Conversely, other participants appreciated the cautious nature of the artificial intelligence. They felt that advice warning them to avoid overstimulation was protective and affirming. To these users, the system seemed to understand the very real risks of social burnout and exhaustion.

This division in the participants’ reactions revealed what the researchers called a safety-opportunity paradox. What one person experiences as harmful stereotyping that limits their growth, another experiences as supportive personalization that honors their boundaries. “One user’s bias could be another user’s personalization,” Rho said.

Wohn found this ambiguity deeply concerning, especially given how convincingly the software presents its answers. “AI is very good at seeming reliable,” he said. “Its responses are very clean and professional, and they sound right. But when you think about it being deployed systematically, when you think about the kind of systematic biases that are actually shaping its responses, that’s when it starts to get a lot more concerning.”

During the interviews, participants also highlighted the desire to retain agency over their data. One participant noted that it would be better to have manual control over how the machine learns. As they told the researchers: “I want to have control over how my identity is used.”

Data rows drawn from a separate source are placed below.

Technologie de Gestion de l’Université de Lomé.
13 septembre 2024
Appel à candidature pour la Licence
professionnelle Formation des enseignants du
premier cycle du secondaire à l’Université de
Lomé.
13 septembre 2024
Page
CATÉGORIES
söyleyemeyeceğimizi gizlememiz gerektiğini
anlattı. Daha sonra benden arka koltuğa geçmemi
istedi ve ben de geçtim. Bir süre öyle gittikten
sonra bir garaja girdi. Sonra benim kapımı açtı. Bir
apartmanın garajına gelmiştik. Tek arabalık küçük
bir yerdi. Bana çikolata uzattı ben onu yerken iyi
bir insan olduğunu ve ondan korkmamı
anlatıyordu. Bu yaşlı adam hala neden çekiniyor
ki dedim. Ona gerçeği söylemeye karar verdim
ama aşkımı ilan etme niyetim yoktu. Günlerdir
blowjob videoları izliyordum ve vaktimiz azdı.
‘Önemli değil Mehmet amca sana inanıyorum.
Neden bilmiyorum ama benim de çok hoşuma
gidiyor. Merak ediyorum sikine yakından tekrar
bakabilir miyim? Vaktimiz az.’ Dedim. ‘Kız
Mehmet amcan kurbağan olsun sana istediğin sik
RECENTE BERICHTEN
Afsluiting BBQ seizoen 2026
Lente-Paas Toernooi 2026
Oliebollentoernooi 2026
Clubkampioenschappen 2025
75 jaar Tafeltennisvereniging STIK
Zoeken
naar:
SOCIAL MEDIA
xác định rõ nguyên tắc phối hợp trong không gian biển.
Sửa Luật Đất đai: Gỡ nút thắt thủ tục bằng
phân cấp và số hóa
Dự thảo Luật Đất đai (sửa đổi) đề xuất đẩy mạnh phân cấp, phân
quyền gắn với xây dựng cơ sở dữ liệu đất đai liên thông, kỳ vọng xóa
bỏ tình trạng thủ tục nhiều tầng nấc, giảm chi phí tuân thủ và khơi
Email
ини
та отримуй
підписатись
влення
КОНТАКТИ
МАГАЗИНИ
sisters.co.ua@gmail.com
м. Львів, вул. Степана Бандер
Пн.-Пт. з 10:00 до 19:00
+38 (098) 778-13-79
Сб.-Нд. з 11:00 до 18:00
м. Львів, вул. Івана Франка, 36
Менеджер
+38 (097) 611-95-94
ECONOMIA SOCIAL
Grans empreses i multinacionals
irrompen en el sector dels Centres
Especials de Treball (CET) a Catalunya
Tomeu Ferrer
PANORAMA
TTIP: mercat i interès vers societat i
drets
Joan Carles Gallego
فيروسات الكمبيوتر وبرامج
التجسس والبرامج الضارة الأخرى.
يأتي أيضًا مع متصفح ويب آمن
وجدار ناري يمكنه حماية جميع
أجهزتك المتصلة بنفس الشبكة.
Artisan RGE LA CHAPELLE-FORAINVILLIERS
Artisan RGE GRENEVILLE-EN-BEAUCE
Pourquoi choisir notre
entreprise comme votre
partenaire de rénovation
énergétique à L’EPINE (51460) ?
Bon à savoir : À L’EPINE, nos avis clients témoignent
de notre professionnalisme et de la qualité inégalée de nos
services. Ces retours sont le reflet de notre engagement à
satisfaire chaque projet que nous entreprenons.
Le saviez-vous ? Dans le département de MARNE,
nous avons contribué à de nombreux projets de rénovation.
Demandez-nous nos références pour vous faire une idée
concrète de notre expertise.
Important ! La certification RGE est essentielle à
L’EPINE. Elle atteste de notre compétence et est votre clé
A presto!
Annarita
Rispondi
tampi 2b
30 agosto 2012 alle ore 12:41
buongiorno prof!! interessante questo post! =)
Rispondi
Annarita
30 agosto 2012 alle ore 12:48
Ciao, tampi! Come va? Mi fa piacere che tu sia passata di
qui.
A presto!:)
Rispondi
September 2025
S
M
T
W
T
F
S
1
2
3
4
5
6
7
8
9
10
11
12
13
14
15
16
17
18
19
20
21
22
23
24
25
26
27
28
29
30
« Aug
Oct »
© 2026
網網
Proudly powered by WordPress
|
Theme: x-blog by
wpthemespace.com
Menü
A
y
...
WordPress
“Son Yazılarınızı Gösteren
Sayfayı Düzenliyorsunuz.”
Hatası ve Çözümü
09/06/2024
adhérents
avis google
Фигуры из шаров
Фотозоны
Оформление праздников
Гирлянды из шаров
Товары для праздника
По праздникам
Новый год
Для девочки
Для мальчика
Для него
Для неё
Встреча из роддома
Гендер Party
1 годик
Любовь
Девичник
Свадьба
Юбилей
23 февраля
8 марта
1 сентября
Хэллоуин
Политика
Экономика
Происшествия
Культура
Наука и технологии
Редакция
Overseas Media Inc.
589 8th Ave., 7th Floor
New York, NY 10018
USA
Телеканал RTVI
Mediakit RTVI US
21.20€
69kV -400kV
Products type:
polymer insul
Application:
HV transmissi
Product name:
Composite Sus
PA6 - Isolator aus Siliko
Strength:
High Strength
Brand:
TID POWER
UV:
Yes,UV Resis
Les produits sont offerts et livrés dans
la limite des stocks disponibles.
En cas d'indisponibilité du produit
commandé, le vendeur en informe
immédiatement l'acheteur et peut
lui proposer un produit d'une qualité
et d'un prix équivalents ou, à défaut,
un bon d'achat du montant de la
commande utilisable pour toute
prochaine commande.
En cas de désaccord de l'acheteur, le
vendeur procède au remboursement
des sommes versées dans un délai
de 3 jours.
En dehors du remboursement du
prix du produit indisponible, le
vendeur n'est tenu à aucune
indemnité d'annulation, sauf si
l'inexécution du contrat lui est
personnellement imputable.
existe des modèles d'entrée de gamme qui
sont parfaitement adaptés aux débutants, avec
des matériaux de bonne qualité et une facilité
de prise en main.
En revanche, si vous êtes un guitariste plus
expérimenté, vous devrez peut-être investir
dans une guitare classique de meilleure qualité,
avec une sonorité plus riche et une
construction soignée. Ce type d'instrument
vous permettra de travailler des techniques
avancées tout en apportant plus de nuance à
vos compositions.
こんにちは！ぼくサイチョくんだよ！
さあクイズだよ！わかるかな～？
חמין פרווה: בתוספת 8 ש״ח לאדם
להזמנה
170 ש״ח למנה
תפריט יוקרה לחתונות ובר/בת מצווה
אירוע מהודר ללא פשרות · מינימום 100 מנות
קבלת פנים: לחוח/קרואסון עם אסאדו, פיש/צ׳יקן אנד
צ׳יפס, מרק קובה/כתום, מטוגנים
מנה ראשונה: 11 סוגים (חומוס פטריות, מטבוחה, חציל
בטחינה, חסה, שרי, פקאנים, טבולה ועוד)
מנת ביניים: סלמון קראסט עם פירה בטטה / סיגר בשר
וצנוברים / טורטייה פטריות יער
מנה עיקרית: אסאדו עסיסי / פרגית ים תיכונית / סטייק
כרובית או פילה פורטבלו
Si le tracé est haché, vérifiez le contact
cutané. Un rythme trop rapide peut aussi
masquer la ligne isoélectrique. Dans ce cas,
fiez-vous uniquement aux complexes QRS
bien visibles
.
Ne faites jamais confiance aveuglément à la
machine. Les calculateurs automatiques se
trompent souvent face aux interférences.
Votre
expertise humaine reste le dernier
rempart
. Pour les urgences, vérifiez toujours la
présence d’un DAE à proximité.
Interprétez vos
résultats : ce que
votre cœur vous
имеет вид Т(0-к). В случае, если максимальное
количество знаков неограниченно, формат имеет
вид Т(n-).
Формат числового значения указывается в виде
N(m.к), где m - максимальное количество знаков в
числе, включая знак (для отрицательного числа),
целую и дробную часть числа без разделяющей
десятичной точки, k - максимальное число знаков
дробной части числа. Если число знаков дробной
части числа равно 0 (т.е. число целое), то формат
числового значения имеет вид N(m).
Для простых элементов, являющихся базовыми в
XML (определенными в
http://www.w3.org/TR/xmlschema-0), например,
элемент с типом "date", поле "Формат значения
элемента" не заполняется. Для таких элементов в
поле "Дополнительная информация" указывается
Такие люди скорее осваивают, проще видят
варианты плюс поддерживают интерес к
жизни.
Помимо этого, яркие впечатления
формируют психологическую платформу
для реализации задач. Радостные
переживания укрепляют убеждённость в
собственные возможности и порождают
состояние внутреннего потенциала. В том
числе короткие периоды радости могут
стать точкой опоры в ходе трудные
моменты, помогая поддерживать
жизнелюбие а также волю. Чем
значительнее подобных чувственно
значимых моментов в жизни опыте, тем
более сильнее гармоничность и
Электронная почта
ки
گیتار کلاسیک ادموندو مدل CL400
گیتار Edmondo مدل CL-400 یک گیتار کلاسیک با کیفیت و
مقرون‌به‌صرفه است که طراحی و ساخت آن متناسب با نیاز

The study does have some limitations that the researchers plan to address in future work. The researchers used synthetic, highly structured prompts that forced the models to pick between two predetermined choices. While this approach was necessary to measure the stereotypes mathematically, it does not perfectly mirror how a real person types out a messy, complicated request for help.

Additionally, the experiment relied on a very blunt form of disclosure, simply stating an autism diagnosis in one sentence. In reality, users might explain their specific sensory needs or communication preferences in much greater detail. Future research will need to gather actual prompts from autistic users to see how nuanced disclosures affect the tone and structure of the generated advice.

The team hopes these findings will encourage developers to build transparency features into artificial intelligence platforms. They suggest giving users explicit controls to dial up or dial down how much their identity influences the system’s responses. Such features could help ensure that customized technology actually serves the varied, individual needs of its users.

The study, “‘Are we writing an advice column for Spock here?’ Understanding Stereotypes in AI Advice for Autistic Users,” was authored by Caleb Wohn, Buse Çarık, Xiaohan Ding, Sang Won Lee, Young-Ho Kim, and Eugenia H. Rho.